Tournez vos regards autour de vous, vos yeux ne rencontreront partout que l’abjection la plus profonde. Ici, ce sont nos temples profanés et souillés ; là, nos femmes et nos enfants exposés aux traitements les plus odieux ; nos maisons spoliées, nos campagnes dévastées, et nous-mêmes (il faut le dire) ravalés à la condition la plus servile. Il est temps enfin de venger notre sainte religion et notre belle patrie du mépris sacrilège des barbares. Parmi nous le plus noble sera celui qui défendra nos droits avec le plus de courage. La nation, assemblée par ses notables, formera un conseil suprême ; toutes nos actions seront soumises aux actes qui en émaneront.

Coopérons donc à ce but d’un commun accord ; les riches par leur fortune, les chefs de l’église par leurs nobles exhortations, et les hommes éclairés par leurs conseils. Que tous ceux qui, à ce jour, se trouvent au service des puissances étrangères, après de justes remerciements, s’empressent d’abandonner tout pour voler à la défense de leur pays, et courir avec nous la même carrière de gloire et d’honneur.

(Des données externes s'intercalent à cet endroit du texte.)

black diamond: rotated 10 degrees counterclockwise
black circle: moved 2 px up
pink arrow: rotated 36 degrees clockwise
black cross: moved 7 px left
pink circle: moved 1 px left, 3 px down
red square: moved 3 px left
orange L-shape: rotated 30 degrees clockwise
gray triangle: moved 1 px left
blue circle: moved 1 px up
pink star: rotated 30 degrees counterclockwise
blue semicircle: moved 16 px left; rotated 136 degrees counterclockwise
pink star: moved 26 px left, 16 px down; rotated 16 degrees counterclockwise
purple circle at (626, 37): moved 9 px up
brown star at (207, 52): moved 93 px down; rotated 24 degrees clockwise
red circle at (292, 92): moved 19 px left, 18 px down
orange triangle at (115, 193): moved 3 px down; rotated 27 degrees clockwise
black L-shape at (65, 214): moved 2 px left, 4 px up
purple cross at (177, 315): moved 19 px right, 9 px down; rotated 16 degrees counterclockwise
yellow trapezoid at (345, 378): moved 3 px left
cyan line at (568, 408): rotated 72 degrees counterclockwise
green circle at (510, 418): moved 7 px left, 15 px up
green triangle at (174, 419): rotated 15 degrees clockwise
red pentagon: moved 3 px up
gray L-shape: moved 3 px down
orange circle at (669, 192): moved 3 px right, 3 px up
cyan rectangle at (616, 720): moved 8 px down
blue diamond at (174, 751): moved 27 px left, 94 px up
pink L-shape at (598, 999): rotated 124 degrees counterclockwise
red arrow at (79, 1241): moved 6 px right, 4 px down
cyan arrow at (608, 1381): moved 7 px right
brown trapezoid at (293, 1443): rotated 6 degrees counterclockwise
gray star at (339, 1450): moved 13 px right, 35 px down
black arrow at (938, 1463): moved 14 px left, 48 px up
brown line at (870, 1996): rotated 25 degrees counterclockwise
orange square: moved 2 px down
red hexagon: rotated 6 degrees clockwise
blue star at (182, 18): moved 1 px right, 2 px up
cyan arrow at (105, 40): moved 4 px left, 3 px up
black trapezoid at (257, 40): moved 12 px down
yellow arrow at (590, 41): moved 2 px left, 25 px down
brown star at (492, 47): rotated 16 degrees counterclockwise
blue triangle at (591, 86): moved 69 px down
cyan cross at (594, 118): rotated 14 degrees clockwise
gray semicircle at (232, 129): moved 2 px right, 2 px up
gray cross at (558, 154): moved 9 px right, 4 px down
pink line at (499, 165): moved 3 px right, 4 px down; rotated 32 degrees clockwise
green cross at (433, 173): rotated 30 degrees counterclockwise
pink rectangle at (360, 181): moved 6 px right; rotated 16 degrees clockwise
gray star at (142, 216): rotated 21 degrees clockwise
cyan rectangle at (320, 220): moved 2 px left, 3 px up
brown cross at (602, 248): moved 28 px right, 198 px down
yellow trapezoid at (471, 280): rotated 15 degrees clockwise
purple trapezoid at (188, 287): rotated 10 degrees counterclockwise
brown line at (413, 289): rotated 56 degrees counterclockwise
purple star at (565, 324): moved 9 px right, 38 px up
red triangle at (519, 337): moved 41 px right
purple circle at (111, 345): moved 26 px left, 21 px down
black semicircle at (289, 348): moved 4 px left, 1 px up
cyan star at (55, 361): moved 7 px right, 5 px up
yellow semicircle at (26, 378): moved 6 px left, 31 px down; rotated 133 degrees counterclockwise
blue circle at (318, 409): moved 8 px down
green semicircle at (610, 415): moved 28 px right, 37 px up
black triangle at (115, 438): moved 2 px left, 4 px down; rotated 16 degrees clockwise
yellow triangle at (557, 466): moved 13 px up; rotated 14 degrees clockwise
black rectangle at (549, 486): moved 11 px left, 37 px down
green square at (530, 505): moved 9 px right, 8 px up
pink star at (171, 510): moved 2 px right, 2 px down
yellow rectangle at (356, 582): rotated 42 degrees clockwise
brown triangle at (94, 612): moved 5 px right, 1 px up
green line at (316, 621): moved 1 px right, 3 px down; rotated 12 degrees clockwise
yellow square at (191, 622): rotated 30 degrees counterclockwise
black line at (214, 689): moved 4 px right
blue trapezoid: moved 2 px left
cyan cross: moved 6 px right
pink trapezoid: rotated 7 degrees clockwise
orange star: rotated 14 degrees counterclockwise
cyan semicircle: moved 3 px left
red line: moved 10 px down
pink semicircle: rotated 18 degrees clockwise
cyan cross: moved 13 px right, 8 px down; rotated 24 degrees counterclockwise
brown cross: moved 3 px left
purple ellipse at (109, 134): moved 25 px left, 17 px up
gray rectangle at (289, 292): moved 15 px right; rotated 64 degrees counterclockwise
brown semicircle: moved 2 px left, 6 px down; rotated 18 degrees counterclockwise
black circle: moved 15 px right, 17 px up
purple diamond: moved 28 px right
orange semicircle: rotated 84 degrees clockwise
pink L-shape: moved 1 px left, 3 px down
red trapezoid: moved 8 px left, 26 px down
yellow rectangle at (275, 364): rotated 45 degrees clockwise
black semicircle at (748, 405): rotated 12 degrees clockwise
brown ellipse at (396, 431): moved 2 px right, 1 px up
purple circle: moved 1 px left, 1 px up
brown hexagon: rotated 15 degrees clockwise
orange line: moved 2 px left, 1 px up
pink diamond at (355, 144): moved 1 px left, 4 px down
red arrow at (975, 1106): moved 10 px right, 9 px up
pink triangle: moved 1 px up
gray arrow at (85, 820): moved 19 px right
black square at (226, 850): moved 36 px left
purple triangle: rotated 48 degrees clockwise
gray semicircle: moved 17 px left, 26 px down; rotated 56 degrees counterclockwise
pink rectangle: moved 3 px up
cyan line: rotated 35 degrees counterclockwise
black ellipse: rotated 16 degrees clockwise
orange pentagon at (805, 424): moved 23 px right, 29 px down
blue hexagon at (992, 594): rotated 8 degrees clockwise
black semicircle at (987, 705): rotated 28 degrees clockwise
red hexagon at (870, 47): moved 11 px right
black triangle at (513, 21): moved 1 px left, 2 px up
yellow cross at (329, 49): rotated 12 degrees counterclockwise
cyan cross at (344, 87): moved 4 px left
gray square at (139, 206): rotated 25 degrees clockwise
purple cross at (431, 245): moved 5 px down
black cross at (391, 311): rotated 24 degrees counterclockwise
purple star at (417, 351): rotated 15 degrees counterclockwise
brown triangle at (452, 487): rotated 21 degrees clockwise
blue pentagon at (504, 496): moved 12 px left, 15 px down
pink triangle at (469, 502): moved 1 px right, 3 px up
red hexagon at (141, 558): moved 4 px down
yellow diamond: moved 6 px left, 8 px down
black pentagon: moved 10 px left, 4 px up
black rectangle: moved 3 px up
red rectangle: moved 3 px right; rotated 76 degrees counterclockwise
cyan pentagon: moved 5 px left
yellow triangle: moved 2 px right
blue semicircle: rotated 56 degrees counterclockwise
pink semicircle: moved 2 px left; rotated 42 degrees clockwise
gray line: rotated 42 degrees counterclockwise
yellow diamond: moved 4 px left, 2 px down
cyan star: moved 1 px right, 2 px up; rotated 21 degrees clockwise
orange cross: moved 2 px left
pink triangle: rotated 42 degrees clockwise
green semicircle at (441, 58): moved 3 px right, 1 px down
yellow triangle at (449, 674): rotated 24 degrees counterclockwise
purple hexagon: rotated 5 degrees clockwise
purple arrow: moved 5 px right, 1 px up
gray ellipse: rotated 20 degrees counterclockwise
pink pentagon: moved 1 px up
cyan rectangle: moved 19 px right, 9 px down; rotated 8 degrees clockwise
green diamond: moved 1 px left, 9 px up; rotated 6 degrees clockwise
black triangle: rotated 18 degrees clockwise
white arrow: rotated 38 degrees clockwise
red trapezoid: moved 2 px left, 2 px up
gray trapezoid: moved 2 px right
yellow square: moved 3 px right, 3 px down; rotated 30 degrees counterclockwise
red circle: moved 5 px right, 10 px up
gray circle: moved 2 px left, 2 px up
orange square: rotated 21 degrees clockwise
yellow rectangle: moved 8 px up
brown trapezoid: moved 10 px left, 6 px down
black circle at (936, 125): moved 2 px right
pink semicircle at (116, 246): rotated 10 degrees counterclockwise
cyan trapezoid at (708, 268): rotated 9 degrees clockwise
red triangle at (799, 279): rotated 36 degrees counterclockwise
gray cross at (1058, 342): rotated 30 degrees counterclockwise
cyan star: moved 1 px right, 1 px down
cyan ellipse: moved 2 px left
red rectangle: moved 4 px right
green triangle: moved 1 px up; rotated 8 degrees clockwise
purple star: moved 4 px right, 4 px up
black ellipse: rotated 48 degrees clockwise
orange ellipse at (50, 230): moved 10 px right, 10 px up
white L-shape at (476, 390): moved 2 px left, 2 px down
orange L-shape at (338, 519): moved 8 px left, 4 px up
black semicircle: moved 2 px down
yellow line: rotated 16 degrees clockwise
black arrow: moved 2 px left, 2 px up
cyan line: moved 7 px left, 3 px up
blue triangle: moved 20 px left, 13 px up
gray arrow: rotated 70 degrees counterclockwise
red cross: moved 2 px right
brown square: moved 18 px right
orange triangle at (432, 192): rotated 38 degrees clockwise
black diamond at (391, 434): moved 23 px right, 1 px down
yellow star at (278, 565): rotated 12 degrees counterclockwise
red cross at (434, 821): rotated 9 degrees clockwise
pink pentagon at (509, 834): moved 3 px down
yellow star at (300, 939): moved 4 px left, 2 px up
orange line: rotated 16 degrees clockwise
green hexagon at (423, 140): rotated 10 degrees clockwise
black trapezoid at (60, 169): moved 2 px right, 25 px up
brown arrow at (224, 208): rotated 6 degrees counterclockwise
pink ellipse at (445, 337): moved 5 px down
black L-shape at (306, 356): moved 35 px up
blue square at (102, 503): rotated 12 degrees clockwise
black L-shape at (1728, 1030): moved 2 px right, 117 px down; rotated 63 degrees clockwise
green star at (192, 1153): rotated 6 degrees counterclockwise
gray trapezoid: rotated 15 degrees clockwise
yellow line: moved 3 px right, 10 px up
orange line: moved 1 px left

Quels esclaves vils et mercenaires oseront faire face et tenir tête à un peuple qui se lève pour son indépendance. Imitons les combats héroïques de nos ancêtres ; imitons l’Espagne, qui la première rompit les légions, jusqu’alors invincibles d’un despote formidable. Par la concorde générale, par la soumission aux lois et l’obéissance aux chefs, par le courage et la fermeté, notre victoire est infaillible ; elle couronnera nos travaux héroïques de lauriers impérissables, et gravera nos noms dans le temple de l’immortalité, pour être l’exemple des générations futures. La patrie décernera pour récompense, à ses dignes et obéissants enfants les prix de la gloire et de l’honneur ; mais elle déclarera dégénérés et de souche asiatique, ceux qui seront sourds à son appel, et les vouera, comme traîtres, à l’opprobre et à la malédiction de la postérité.

Invitons-donc, ô braves et généreux Grecs ! invitons une seconde fois la liberté à rentrer dans la terre classique de notre patrie.

Combattons entre les Thermopyles et Marathon, et sur les tombeaux de nos ancêtres, qui y périrent pour nous laisser libres et heureux. Le sang des tyrans est agréable aux mânes d’Epaminondas, de Trasybule, d’Armodius et d’Aristogiton, à ceux de Timoléon qui a délivré Corinthe et Syracuse, et à ceux surtout de Miltiade, de Thémistocle, de Léonidas et des trois cents Spartiates, qui ont taillé en pièces les armées innombrables des Perses barbares.

Ce sont leurs descendants, plus barbares et plus lâches encore, qu’il s’agit maintenant d’anéantir.

Aux armes, mes amis ! la patrie vous appelle.

(Jassy, 24 mars/5 avril 1821)

Alexandre Ypsilanti, régent général du gouvernement.